Separated from her husband at Sea-Tac, she spent the night at the Tacoma detention center and was sent home the next day.

“It’s tricky to explain intent …” Gibbs said. “You may have a wish or a hope … but if you have intent or a plan and that’s what the officer thinks, that becomes a problem.”

Home country matters

The U.S. allows citizens from most European countries, and others such as Japan, Australia and South Korea, to travel to the United States for business or pleasure on a passport issued by their home countries.

People from elsewhere must first obtain a visitor’s visa from the U.S. consulate in their home countries — represented as a stamp in their passport.

While international business travelers often have corporate lawyers at the ready for times when they run into problems at the airport, casual visitors denied entry are sometimes caught off-guard.

CBP officials prescreen all visitors. So even before they land at the airport, they are known to authorities.

“They’ve predetermined the people they are looking for in certain circumstances,” Underwood said.

And after long flights across the world, some of them may find themselves in a room at an airport, relying on an interpreter on the phone to help explain their intentions to immigration authorities, while on the outside frantic friends and relatives rapid-dial local lawyers seeking any kind of help.

If there’s any help, it often comes too late.

Underwood recalled a case of a Russian visitor, a victim of domestic violence, who had gone through a difficult divorce, sold her home and shipped 500 pounds of items from that house to her daughter’s in the United States about two weeks before she arrived at Sea-Tac.

Authorities most likely connected the woman to the shipment through pre-screening, and red flags went up all over the place.

“They decided she was moving here — which wasn’t true,” Underwood said.

The experience is less dramatic for Canadians, who can be denied entry either at the border or prevented from boarding a U.S.-bound flight during preflight screening at a Canadian airport.

At the airport, “they can’t be denied entry, since they’re not on U.S. turf,” Blaine attorney Len Saunders said.

“So they get punted out of preflight at Vancouver Airport and can simply come back prepared a day or a week later.”

Why the close scrutiny

Those who advocate tough scrutiny of arriving visitors point out that nonimmigrants who remain in the U.S. after they were supposed to leave account for one-third to one-half of the some 11 million people living in the country unlawfully.

In weighing whether to allow visitors entry, CBP officials typically look at various factors and may go through laptops and cellphones to find evidence.
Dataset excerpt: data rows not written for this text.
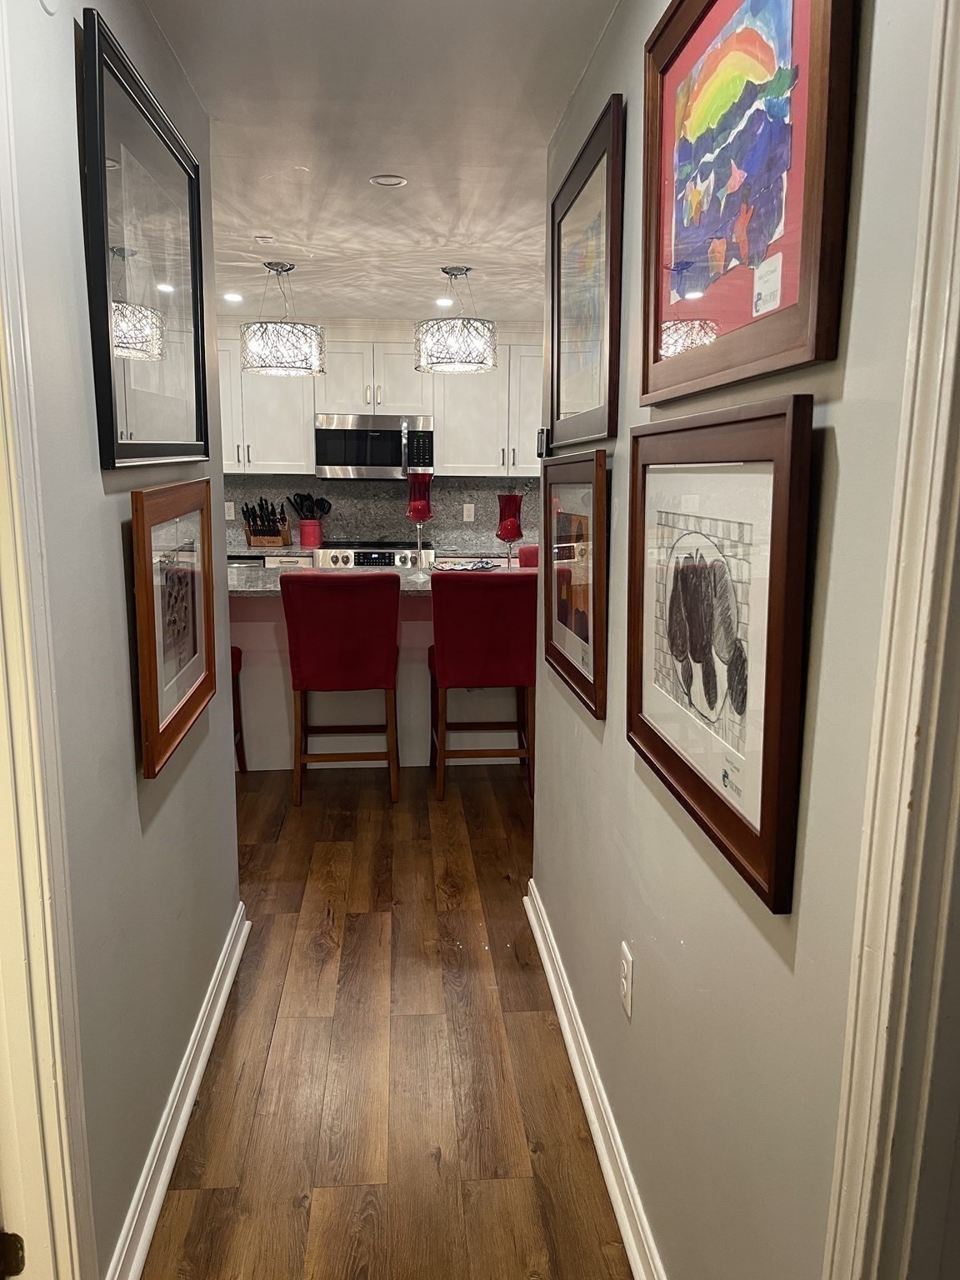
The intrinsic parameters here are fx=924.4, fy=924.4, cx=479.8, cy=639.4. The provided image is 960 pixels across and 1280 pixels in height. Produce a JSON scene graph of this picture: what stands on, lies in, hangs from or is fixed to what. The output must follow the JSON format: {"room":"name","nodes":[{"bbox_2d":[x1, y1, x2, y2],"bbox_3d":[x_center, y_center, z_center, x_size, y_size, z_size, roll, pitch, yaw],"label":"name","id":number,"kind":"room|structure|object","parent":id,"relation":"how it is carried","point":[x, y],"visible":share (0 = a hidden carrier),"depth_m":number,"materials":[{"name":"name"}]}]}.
{"room":"hallway","nodes":[
{"label":"hallway","id":0,"kind":"room"},
{"bbox_2d":[0,0,244,1279],"bbox_3d":[-0.693,-0.035,1.572,0.125,2.441,3.105,-1,11,-5],"label":"left wall","id":1,"kind":"structure","parent":0,"point":[225,778],"depth_m":1.61,"materials":[{"name":"grey paint"}]},
{"bbox_2d":[0,0,97,1279],"bbox_3d":[-0.650,0.206,0.846,0.162,2.286,1.051,-1,11,-5],"label":"door frame","id":2,"kind":"structure","parent":1,"relation":"attached to","point":[51,1125],"depth_m":1.27,"materials":[{"name":"paint"}]},
{"bbox_2d":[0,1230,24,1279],"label":"door hinge","id":3,"kind":"object","parent":2,"relation":"attached to","point":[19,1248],"visible":0.98,"depth_m":1.27,"materials":[{"name":"metal"}]},
{"bbox_2d":[80,6,209,467],"bbox_3d":[-0.682,-0.738,1.951,0.029,0.735,0.838,-1,11,-5],"label":"framed picture","id":4,"kind":"object","parent":1,"relation":"attached to","point":[117,445],"visible":0.99,"depth_m":1.82,"materials":[{"name":"black wood"}]},
{"bbox_2d":[129,473,218,779],"bbox_3d":[-0.669,-0.074,2.052,0.032,0.548,0.642,-1,11,-5],"label":"framed picture","id":5,"kind":"object","parent":1,"relation":"attached to","point":[180,606],"visible":0.98,"depth_m":1.97,"materials":[{"name":"brown wood"}]},
{"bbox_2d":[105,900,249,1279],"bbox_3d":[-0.669,1.053,2.056,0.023,0.100,2.097,-1,11,-5],"label":"left baseboard","id":6,"kind":"structure","parent":1,"relation":"attached to","point":[193,1092],"depth_m":2.01,"materials":[{"name":"white paint"}]},
{"bbox_2d":[141,0,618,331],"bbox_3d":[-0.305,-1.505,2.690,5.833,0.107,8.185,-1,11,-5],"label":"ceiling","id":7,"kind":"structure","parent":0,"point":[375,146],"depth_m":2.66,"materials":[{"name":"white paint"}]},
{"bbox_2d":[222,290,244,302],"bbox_3d":[-1.416,-1.953,5.281,0.146,0.011,0.150,-1,11,-5],"label":"recessed light","id":8,"kind":"object","parent":7,"relation":"in","point":[230,297],"visible":0.99,"depth_m":5.27,"materials":[{"name":"white"}]},
{"bbox_2d":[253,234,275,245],"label":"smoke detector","id":9,"kind":"object","parent":7,"relation":"attached to","point":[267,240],"visible":0.98,"depth_m":3.89,"materials":[{"name":"white"}]},
{"bbox_2d":[238,260,327,377],"bbox_3d":[-0.950,-1.537,4.432,0.411,0.522,0.411,-1,11,-5],"label":"pendant light","id":10,"kind":"object","parent":7,"relation":"hanging from","point":[315,362],"visible":1,"depth_m":4.31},
{"bbox_2d":[369,173,408,187],"bbox_3d":[-0.305,-1.529,3.083,0.124,0.012,0.123,-1,11,-5],"label":"recessed light","id":11,"kind":"object","parent":7,"relation":"in","point":[391,181],"visible":0.99,"depth_m":3.07,"materials":[{"name":"white"}]},
{"bbox_2d":[434,296,454,308],"bbox_3d":[-0.208,-1.972,5.414,0.149,0.011,0.152,-1,11,-5],"label":"recessed light","id":12,"kind":"object","parent":7,"relation":"in","point":[442,302],"visible":0.95,"depth_m":5.39,"materials":[{"name":"white"}]},
{"bbox_2d":[414,266,498,374],"bbox_3d":[-0.118,-1.563,4.521,0.403,0.490,0.403,-1,11,-5],"label":"pendant light","id":13,"kind":"object","parent":7,"relation":"hanging from","point":[457,342],"visible":1,"depth_m":4.40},
{"bbox_2d":[223,315,542,555],"bbox_3d":[-0.725,-0.994,6.597,4.812,2.424,0.147,-1,11,-5],"label":"back wall","id":14,"kind":"structure","parent":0,"point":[331,321],"depth_m":6.42,"materials":[{"name":"grey stone"}]},
{"bbox_2d":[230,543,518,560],"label":"back countertop","id":15,"kind":"object","parent":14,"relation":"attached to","point":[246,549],"visible":0.17,"depth_m":5.94,"materials":[{"name":"stone"}]},
{"bbox_2d":[240,497,291,547],"bbox_3d":[-1.436,-0.794,6.228,0.279,0.322,0.298,2,11,6],"label":"knife block","id":16,"kind":"object","parent":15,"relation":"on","point":[254,533],"visible":0.94,"depth_m":6.19,"materials":[{"name":"brown wood"}]},
{"bbox_2d":[299,517,323,548],"bbox_3d":[-1.148,-0.724,6.284,0.145,0.173,0.137,-1,11,-5],"label":"utensil crock","id":17,"kind":"object","parent":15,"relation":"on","point":[304,542],"visible":0.95,"depth_m":6.23,"materials":[{"name":"red ceramic"}]},
{"bbox_2d":[286,491,332,519],"bbox_3d":[-1.184,-0.863,6.416,0.348,0.337,0.086,-1,11,-5],"label":"cooking utensils","id":18,"kind":"object","parent":17,"relation":"in","point":[307,496],"visible":0.56,"depth_m":6.38,"materials":[{"name":"black plastic"}]},
{"bbox_2d":[216,335,541,476],"bbox_3d":[-0.629,-1.577,6.274,3.314,0.959,0.381,-1,11,-5],"label":"upper cabinets","id":19,"kind":"object","parent":14,"relation":"attached to","point":[302,450],"visible":0.52,"depth_m":6.12,"materials":[{"name":"white paint"}]},
{"bbox_2d":[315,413,434,479],"bbox_3d":[-0.704,-1.306,6.283,0.775,0.412,0.455,-1,11,-5],"label":"microwave","id":20,"kind":"object","parent":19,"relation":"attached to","point":[357,461],"visible":0.95,"depth_m":6.11,"materials":[{"name":"silver metal"}]},
{"bbox_2d":[225,475,537,553],"bbox_3d":[-0.658,-0.907,6.510,3.485,0.455,0.016,-1,11,-5],"label":"backsplash","id":21,"kind":"structure","parent":14,"relation":"attached to","point":[341,531],"depth_m":6.49,"materials":[{"name":"grey stone"}]},
{"bbox_2d":[224,500,235,519],"bbox_3d":[-1.707,-0.874,6.287,0.070,0.116,0.009,-1,11,-5],"label":"wall outlet","id":22,"kind":"object","parent":21,"relation":"attached to","point":[230,517],"visible":0.91,"depth_m":6.28,"materials":[{"name":"white plastic"}]},
{"bbox_2d":[462,502,475,521],"bbox_3d":[-0.078,-0.894,6.499,0.077,0.127,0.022,-1,11,-5],"label":"wall outlet","id":23,"kind":"object","parent":21,"relation":"attached to","point":[465,514],"visible":0.98,"depth_m":6.49,"materials":[{"name":"white plastic"}]},
{"bbox_2d":[141,759,632,1279],"bbox_3d":[-0.356,0.972,2.996,7.097,0.090,8.911,-1,11,-5],"label":"floor","id":24,"kind":"structure","parent":0,"point":[502,842],"depth_m":2.30,"materials":[{"name":"brown wood"}]},
{"bbox_2d":[229,641,246,773],"bbox_3d":[-1.349,0.188,4.113,0.485,1.026,0.531,-1,11,-5],"label":"bar stool","id":25,"kind":"object","parent":24,"relation":"on","point":[238,654],"visible":0.1,"depth_m":4.34,"materials":[{"name":"wood"}]},
{"bbox_2d":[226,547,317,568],"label":"base cabinet","id":26,"kind":"object","parent":24,"relation":"on","point":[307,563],"visible":0.07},
{"bbox_2d":[280,572,401,805],"bbox_3d":[-0.600,0.191,4.150,0.483,1.017,0.543,-1,11,-5],"label":"bar stool","id":27,"kind":"object","parent":24,"relation":"on","point":[302,684],"visible":1,"depth_m":3.91,"materials":[{"name":"red fabric"}]},
{"bbox_2d":[313,539,438,569],"bbox_3d":[-0.703,-0.195,6.348,0.771,0.953,0.696,-1,11,-5],"label":"stove","id":28,"kind":"object","parent":24,"relation":"on","point":[375,557],"visible":0.18,"depth_m":6.02,"materials":[{"name":"silver metal"}]},
{"bbox_2d":[230,585,528,771],"bbox_3d":[-0.497,0.119,4.843,2.461,0.901,0.944,-1,11,-5],"label":"kitchen island","id":29,"kind":"object","parent":24,"relation":"on","point":[257,625],"visible":0.35,"depth_m":4.56,"materials":[{"name":"white paint"}]},
{"bbox_2d":[228,561,534,596],"bbox_3d":[-0.495,-0.314,4.668,2.326,0.041,0.936,-1,11,-5],"label":"island countertop","id":30,"kind":"structure","parent":29,"relation":"on","point":[249,573],"depth_m":4.55,"materials":[{"name":"grey stone"}]},
{"bbox_2d":[405,470,434,583],"bbox_3d":[-0.291,-0.542,4.426,0.132,0.513,0.134,-1,11,-5],"label":"candle holder","id":31,"kind":"object","parent":30,"relation":"on","point":[417,507],"visible":0.99,"depth_m":4.38,"materials":[{"name":"glass"}]},
{"bbox_2d":[429,558,499,571],"bbox_3d":[-0.085,-0.386,4.854,0.347,0.039,0.307,5,12,24],"label":"tray","id":32,"kind":"object","parent":30,"relation":"on","point":[452,568],"visible":0.96,"depth_m":4.83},
{"bbox_2d":[495,490,524,569],"bbox_3d":[0.144,-0.522,4.584,0.143,0.411,0.146,-1,11,-5],"label":"candle holder","id":33,"kind":"object","parent":30,"relation":"on","point":[510,525],"visible":0.98,"depth_m":4.53,"materials":[{"name":"red glass"}]},
{"bbox_2d":[428,570,536,802],"bbox_3d":[0.019,0.176,4.252,0.477,1.022,0.541,-1,11,-5],"label":"bar stool","id":34,"kind":"object","parent":24,"relation":"on","point":[476,617],"visible":0.93,"depth_m":4.01,"materials":[{"name":"red fabric"}]},
{"bbox_2d":[517,544,539,567],"bbox_3d":[0.428,-0.025,5.394,0.480,1.004,0.513,-1,11,-5],"label":"red chair","id":35,"kind":"object","parent":24,"relation":"on","point":[523,552],"visible":0.11,"depth_m":5.43,"materials":[{"name":"red fabric"}]},
{"bbox_2d":[528,0,951,1279],"bbox_3d":[0.393,0.015,1.403,0.125,2.429,3.758,-1,11,-5],"label":"right wall","id":36,"kind":"structure","parent":0,"point":[637,937],"depth_m":1.22,"materials":[{"name":"grey paint"}]},
{"bbox_2d":[535,427,549,458],"bbox_3d":[0.194,-0.604,2.843,0.029,0.091,0.086,-1,11,-5],"label":"thermostat","id":37,"kind":"object","parent":36,"relation":"attached to","point":[542,434],"visible":0.89,"depth_m":2.81,"materials":[{"name":"black"}]},
{"bbox_2d":[541,449,609,720],"bbox_3d":[0.230,-0.171,2.337,0.034,0.567,0.695,-1,11,-5],"label":"framed picture","id":38,"kind":"object","parent":36,"relation":"attached to","point":[568,654],"visible":0.92,"depth_m":2.27},
{"bbox_2d":[547,92,624,448],"bbox_3d":[0.244,-0.832,2.274,0.029,0.658,0.784,-1,11,-5],"label":"framed picture","id":39,"kind":"object","parent":36,"relation":"attached to","point":[557,410],"visible":0.99,"depth_m":2.18},
{"bbox_2d":[520,880,665,1279],"bbox_3d":[0.286,1.101,1.821,0.022,0.101,2.831,-1,11,-5],"label":"right baseboard","id":40,"kind":"structure","parent":36,"relation":"attached to","point":[587,1095],"depth_m":2.04,"materials":[{"name":"white paint"}]},
{"bbox_2d":[619,940,634,1018],"bbox_3d":[0.286,0.669,1.825,0.009,0.120,0.074,-1,11,-5],"label":"wall outlet","id":41,"kind":"object","parent":36,"relation":"attached to","point":[626,969],"visible":0.98,"depth_m":1.81,"materials":[{"name":"white plastic"}]},
{"bbox_2d":[625,395,815,916],"bbox_3d":[0.312,-0.034,1.334,0.030,0.556,0.673,-1,11,-5],"label":"framed picture","id":42,"kind":"object","parent":36,"relation":"attached to","point":[752,840],"visible":0.99,"depth_m":1.22},
{"bbox_2d":[640,0,855,401],"bbox_3d":[0.327,-0.649,1.234,0.030,0.598,0.689,-1,11,-5],"label":"framed picture","id":43,"kind":"object","parent":36,"relation":"attached to","point":[697,286],"visible":0.99,"depth_m":1.17},
{"bbox_2d":[823,0,959,1279],"bbox_3d":[0.458,0.317,0.380,0.167,2.251,1.069,-1,11,-5],"label":"door frame","id":44,"kind":"structure","parent":36,"relation":"attached to","point":[871,1152],"depth_m":0.81,"materials":[{"name":"paint"}]}
]}

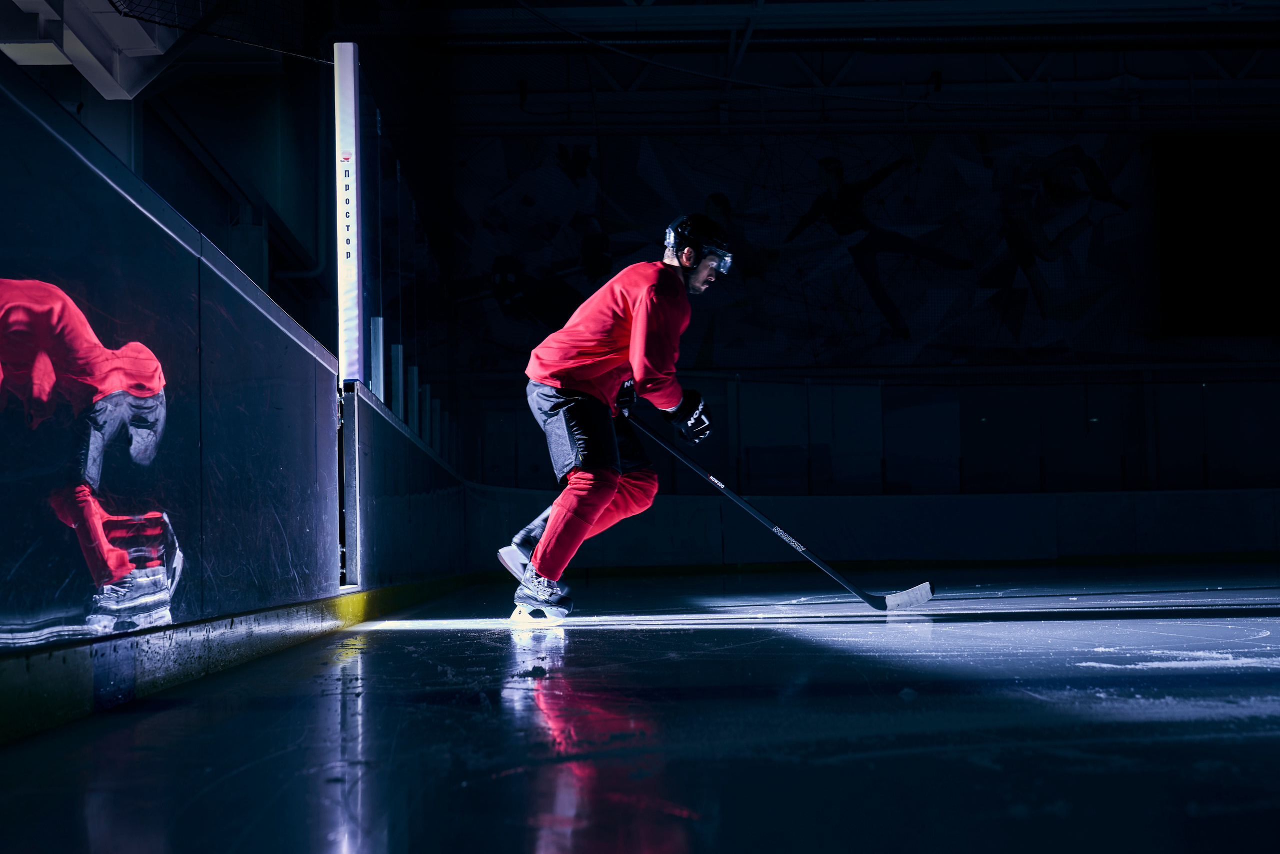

Strong ties in a home country help demonstrate a person will likely return home: kids in school, a house and a job. “The more of those you have, the more likely it is that CBP officers will reach the right conclusion,” Gibbs said.

On the other hand, certain factors raise suspicion: retirees, young people without jobs and people with no family members back in a country that offers few job prospects.

“The officer starts thinking: ‘Why would this guy go back?’  ” Gibbs said.

And if you’re engaged, or married — forget about it.

Attorneys say you probably shouldn’t even attempt to visit without first getting proper documents — a fiancé visa, if you’re engaged, for example. And with recent changes in federal law, those same rules now also apply to same-sex couples.

The worst is to be caught lying to an officer — an offense that can lead to a determination of fraud and possibly a permanent bar.

In some cases, particularly when they suspect intent, CPB officials will allow the person to withdraw an application to enter the country, avoiding what’s known as “expedited removal,” which bans a person for five years from attempting to enter the U.S., unless he or she can obtain a waiver.

Given those options, Grande said she chose to leave voluntarily.

She said authorities kept her cellphone until it was time for her to board the plane and then placed it in her checked luggage, preventing her from calling relatives until she was back home in Manila, 15 hours later.

In a statement about the incident, she said, “It pains me so that I was mistreated by people from a country known as human-rights defenders.”